Actuary: PPACA drags insurers into diagnosis code warNews added by National Underwriter on February 12, 2013
National Underwriter

National Underwriter

Joined: April 22, 2011

By Allison Bell

Health insurers have traditionally been suspicious of doctors, hospitals and other care providers that have taken an aggressive approach to describing the severity of patients' diagnoses.

Now, however, the Patient Protection and Affordable Care Act of 2010 (PPACA) may be giving health insurers a financial incentive to persuade providers to code diagnoses as aggressively as the facts permit.

Corey Berger, a consulting actuary in the Atlanta office of Milliman, talks about how the PPACA commercial health insurance risk-adjustment system might affect carrier diagnosis coding preferences in a new commentary.

PPACA opponents continue to fight to block implementation of part or all of the law.

Berger has assumed in his analysis that the PPACA health insurance law and risk-adjustment program changes will take effect roughly as written.

One major section of PPACA calls for the U.S. Department of Health and Human Services (HHS) to work with state regulators to create two temporary risk-adjustment programs and a permanent risk-adjustment program. Each program would transfer cash from insurers with relatively healthy enrollees and relatively low claims to insurers with sicker, more expensive enrollees.

Because of those cash transfer programs, "if a carrier does not ensure that it is at least average in its efforts to submit diagnosis codes, it will likely end up owing money to those plans that do invest in the technology and staff to measure, validate, and submit the data to HHS," Berger wrote in the commentary.

In the PPACA system, Berger said, submitting accurate and complete diagnosis information to HHS could be as important to financial success as pricing coverage accurately and managing claims costs.

The shift in carrier thinking will be similar to what the carriers that run Medicare Advantage plans went through in 2004, Berger said.

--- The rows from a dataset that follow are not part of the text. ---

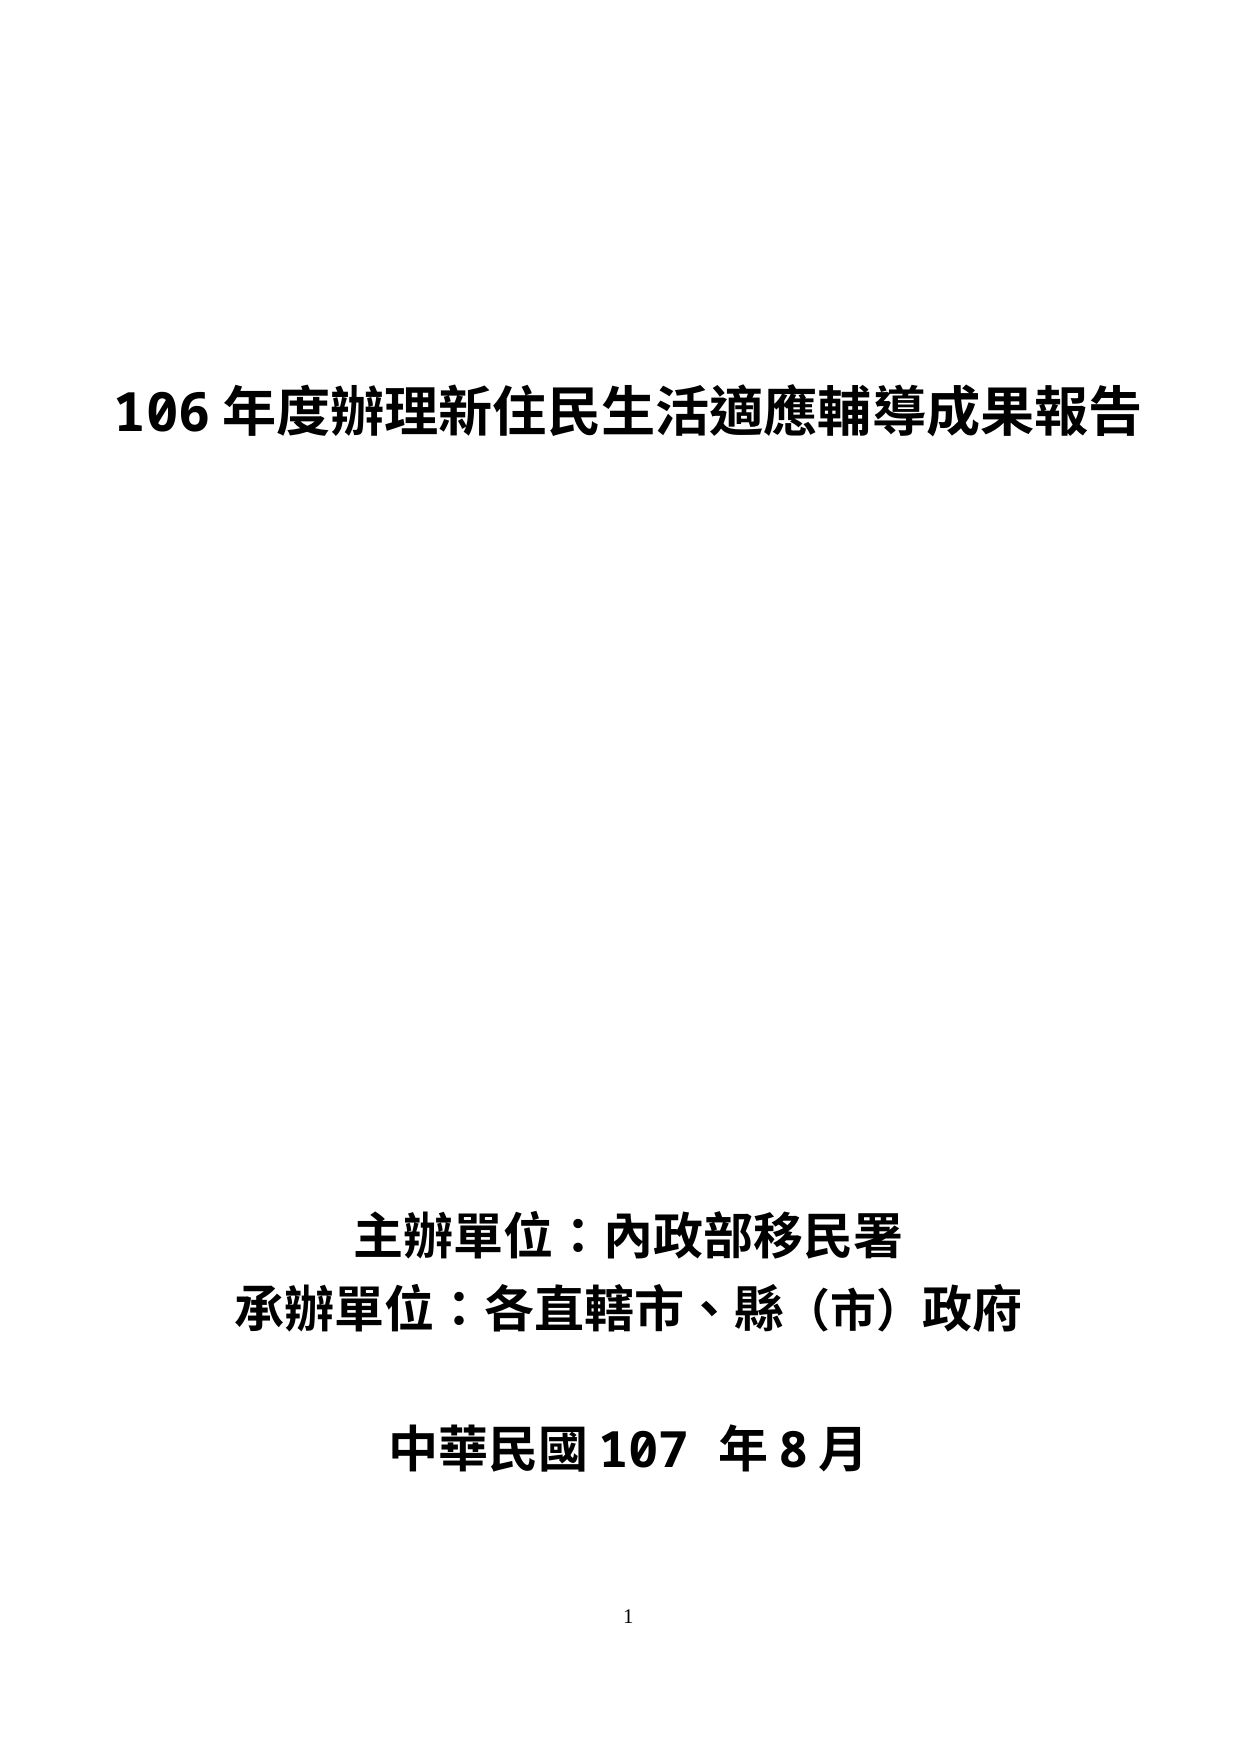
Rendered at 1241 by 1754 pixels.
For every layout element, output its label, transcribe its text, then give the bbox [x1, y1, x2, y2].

text 中華民國107 年8月 [112, 1410, 1144, 1482]
text 主辦單位：內政部移民署 [112, 1197, 1144, 1269]
text 承辦單位：各直轄市、縣（市）政府 [112, 1269, 1144, 1342]
text 106年度辦理新住民生活適應輔導成果報告 [112, 369, 1144, 447]
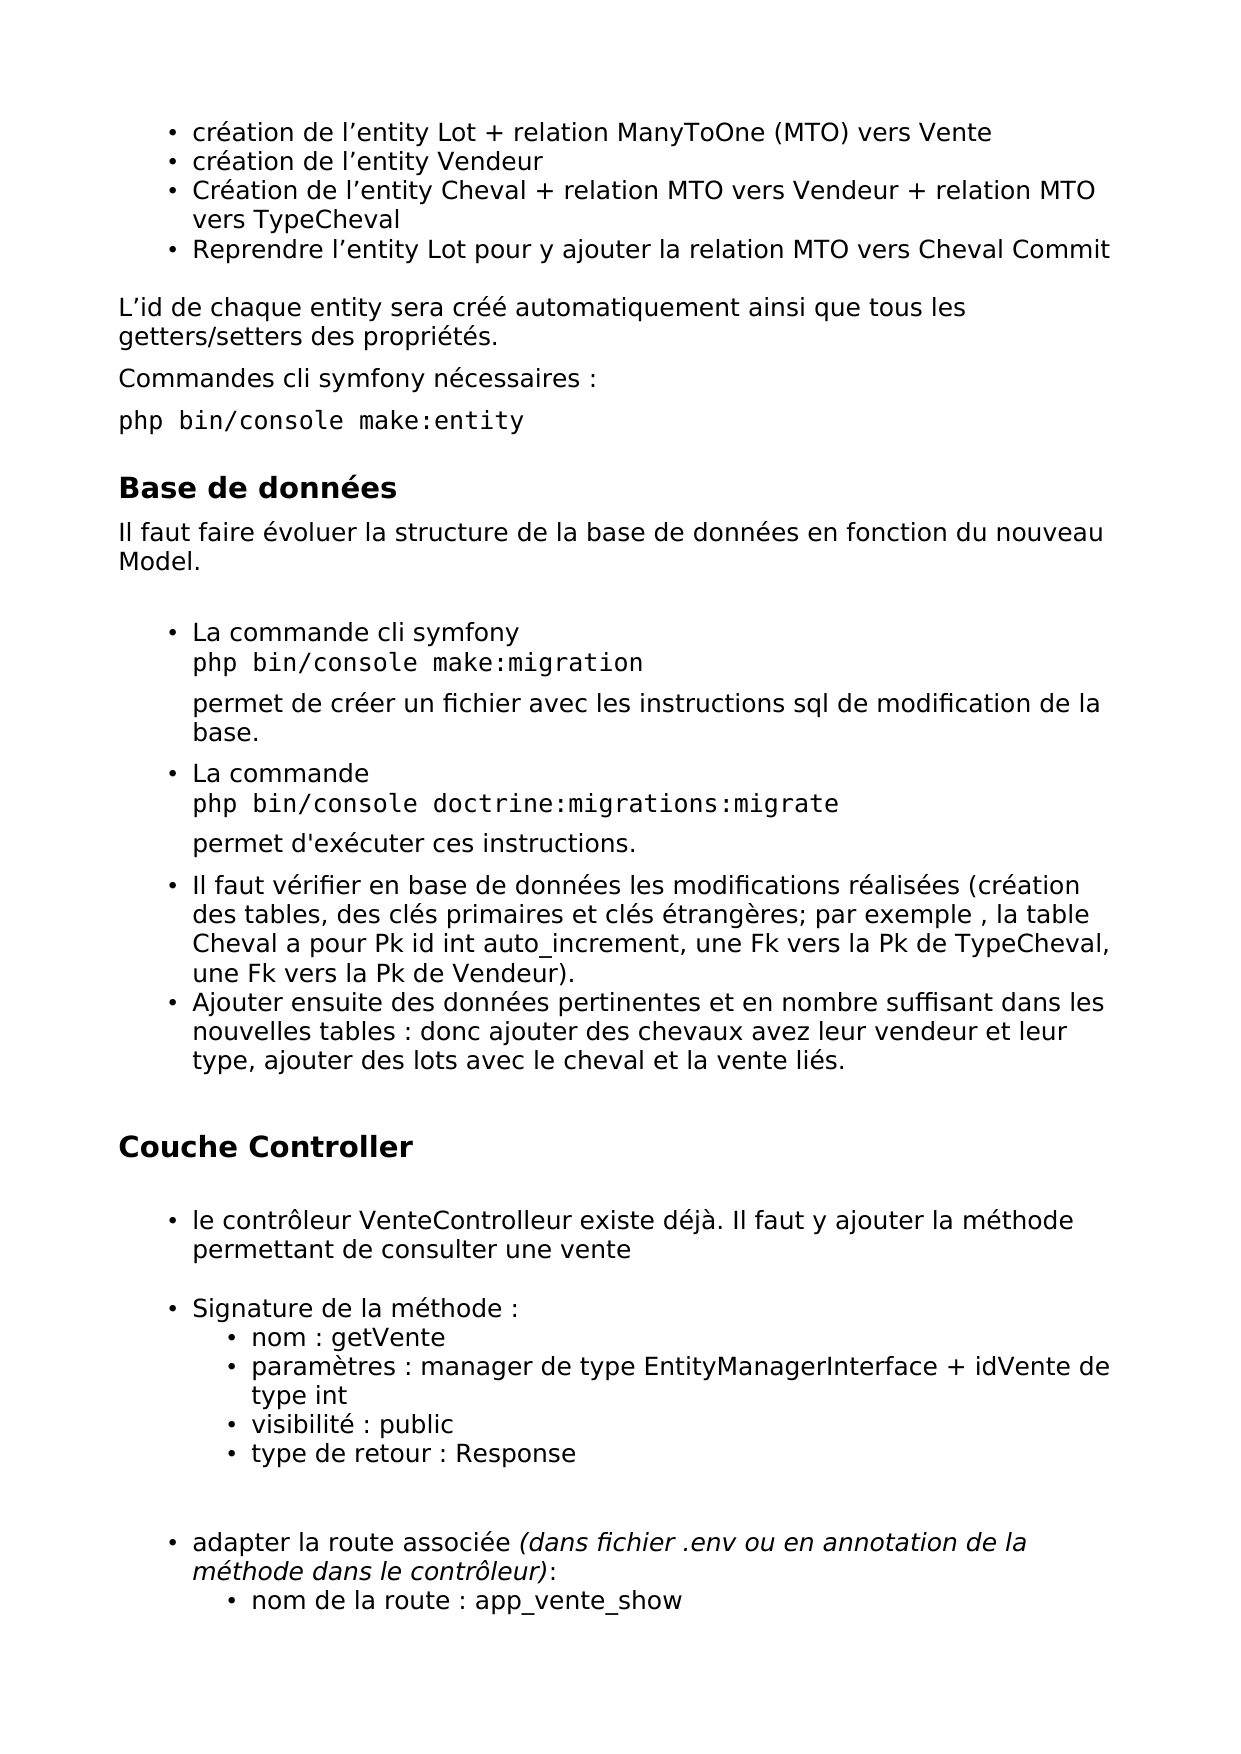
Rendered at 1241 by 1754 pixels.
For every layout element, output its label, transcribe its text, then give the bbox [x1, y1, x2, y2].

list Signature de la méthode : [177, 1294, 1122, 1323]
list permet d'exécuter ces instructions. [177, 830, 1122, 859]
subtitle Couche Controller [118, 1130, 1122, 1164]
list visibilité : public [236, 1410, 1122, 1439]
list nom de la route : app_vente_show [236, 1586, 1122, 1615]
list paramètres : manager de type EntityManagerInterface + idVente de type int [236, 1352, 1122, 1410]
list nom : getVente [236, 1323, 1122, 1352]
list création de l’entity Vendeur [177, 147, 1122, 176]
text Commandes cli symfony nécessaires : [118, 364, 1122, 393]
list La commande cli symfony [177, 619, 1122, 648]
text L’id de chaque entity sera créé automatiquement ainsi que tous les getters/setters des propriétés. [118, 293, 1122, 352]
list adapter la route associée (dans fichier .env ou en annotation de la méthode dans le contrôleur): [177, 1528, 1122, 1586]
list Il faut vérifier en base de données les modifications réalisées (création des tables, des clés primaires et clés étrangères; par exemple , la table Cheval a pour Pk id int auto_increment, une Fk vers la Pk de TypeCheval, une Fk vers la Pk de Vendeur). [177, 871, 1122, 988]
list le contrôleur VenteControlleur existe déjà. Il faut y ajouter la méthode permettant de consulter une vente [177, 1206, 1122, 1264]
list création de l’entity Lot + relation ManyToOne (MTO) vers Vente [177, 118, 1122, 147]
list Création de l’entity Cheval + relation MTO vers Vendeur + relation MTO vers TypeCheval [177, 176, 1122, 235]
text Il faut faire évoluer la structure de la base de données en fonction du nouveau Model. [118, 518, 1122, 577]
list permet de créer un fichier avec les instructions sql de modification de la base. [177, 689, 1122, 747]
list php bin/console doctrine:migrations:migrate [177, 789, 1122, 818]
subtitle Base de données [118, 472, 1122, 506]
list php bin/console make:migration [177, 648, 1122, 677]
list Reprendre l’entity Lot pour y ajouter la relation MTO vers Cheval Commit [177, 235, 1122, 264]
list type de retour : Response [236, 1439, 1122, 1469]
text php bin/console make:entity [118, 406, 1122, 435]
list La commande [177, 759, 1122, 789]
list Ajouter ensuite des données pertinentes et en nombre suffisant dans les nouvelles tables : donc ajouter des chevaux avez leur vendeur et leur type, ajouter des lots avec le cheval et la vente liés. [177, 988, 1122, 1076]
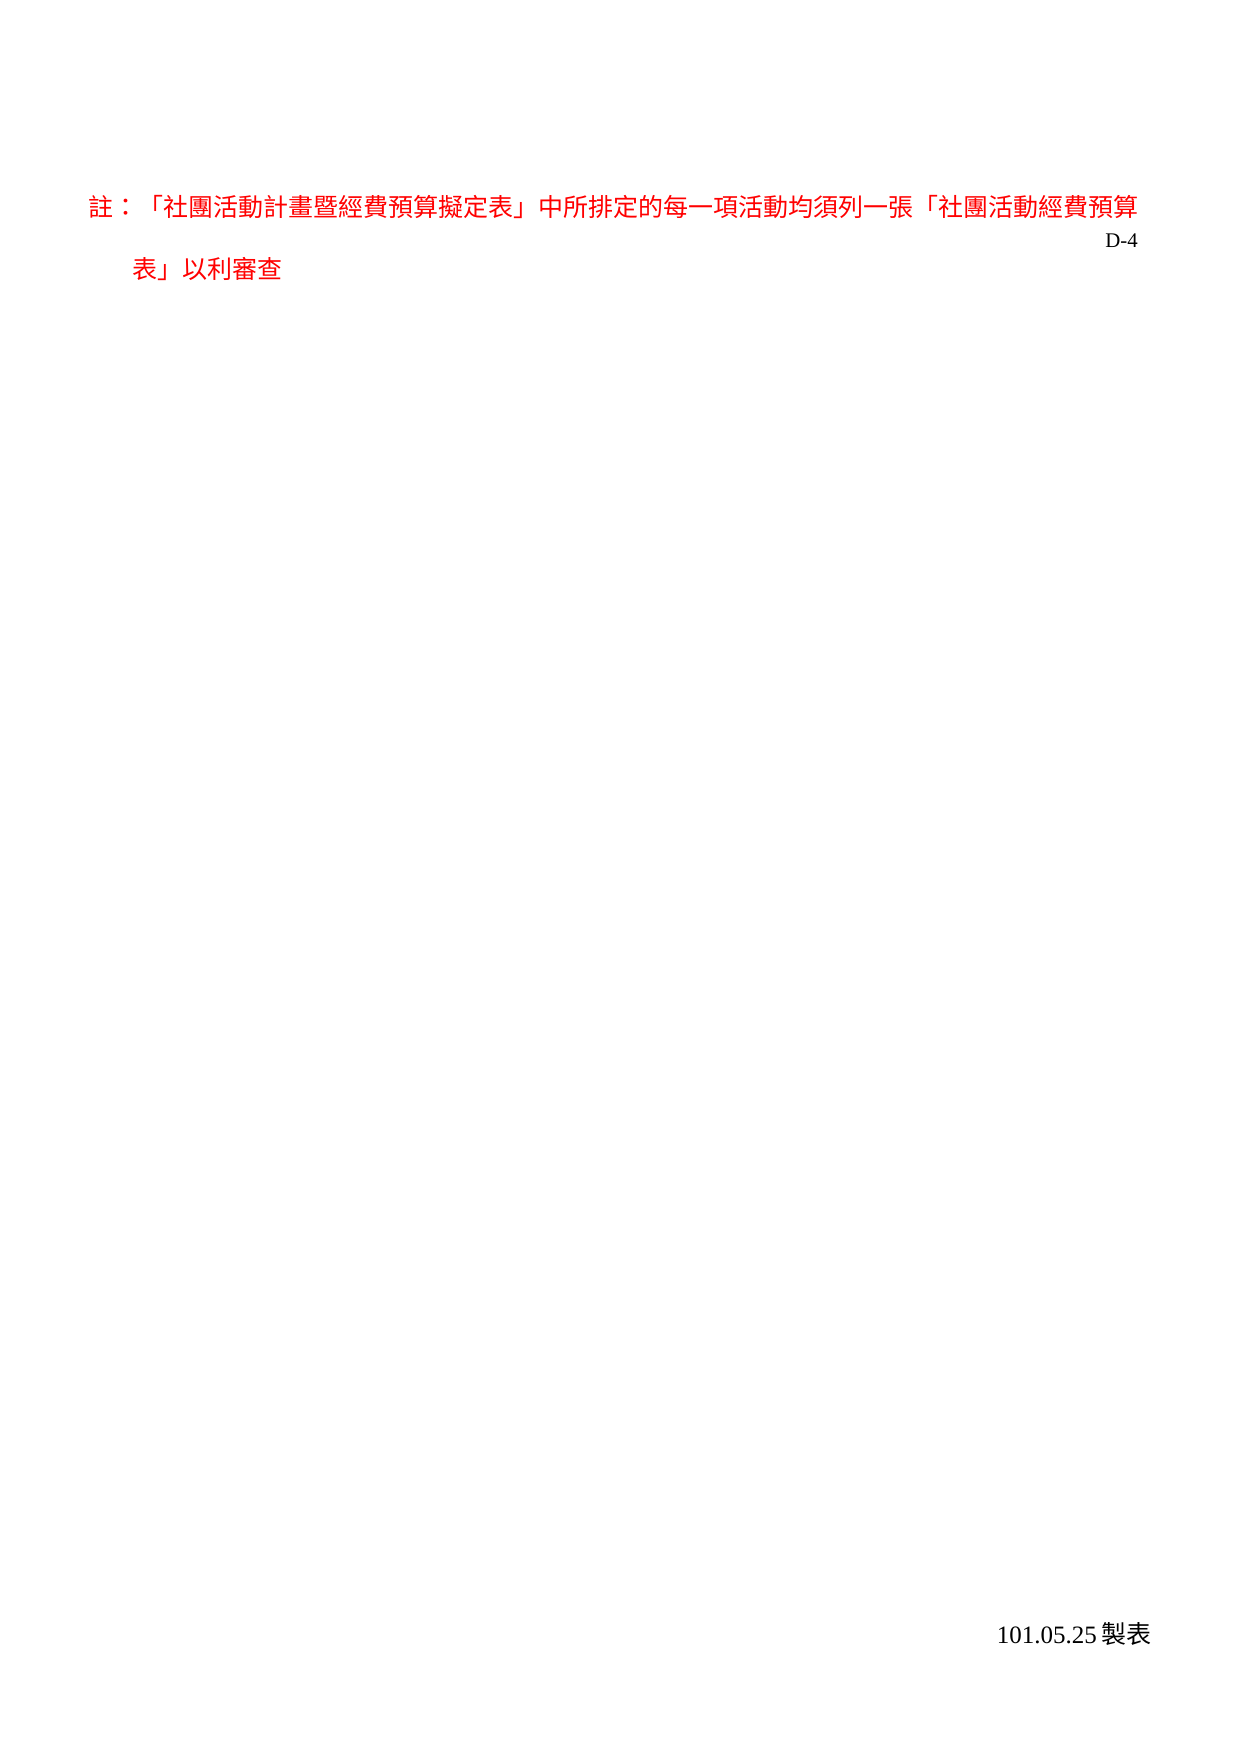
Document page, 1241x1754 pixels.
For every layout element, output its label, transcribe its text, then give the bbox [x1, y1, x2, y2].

HHS officials have indicated in proposed regulations that they will measure plan enrollee risk by using "hierarchical condition categories" to assign risk levels to the enrollees' conditions, Berger said.

To run that system, HHS needs for carriers to give it specific condition diagnosis codes, rather than more general condition diagnosis codes.

Instead of getting an ICD-9 diagnostic code of 250, for diabetes mellitus, HHS would want to get a diagnostic code with at least two digits after the decimal place, such as 250.01, for diabetes mellitus without mention of complication, Type I, or 250.10, for diabetes with ketoacidosis, Type II.

One complicating factor is that many insurers have been paying carriers based on the codes for the medical procedures provided, rather than diagnosis codes. Providers that get paid based on procedure codes have little incentive to provide complete diagnostic code information, Berger said.

HHS will protect itself against the possibility of upcoding -- providers portraying patients as being sicker than they really are -- by putting samples of a carrier's enrollees through two rounds of audits. HHS then will calculate a diagnostic code error rate.

Eventually, Berger said, HHS would use the error rate to adjust a carrier's risk score and the amount of risk-adjustment cash it gets or must pay out.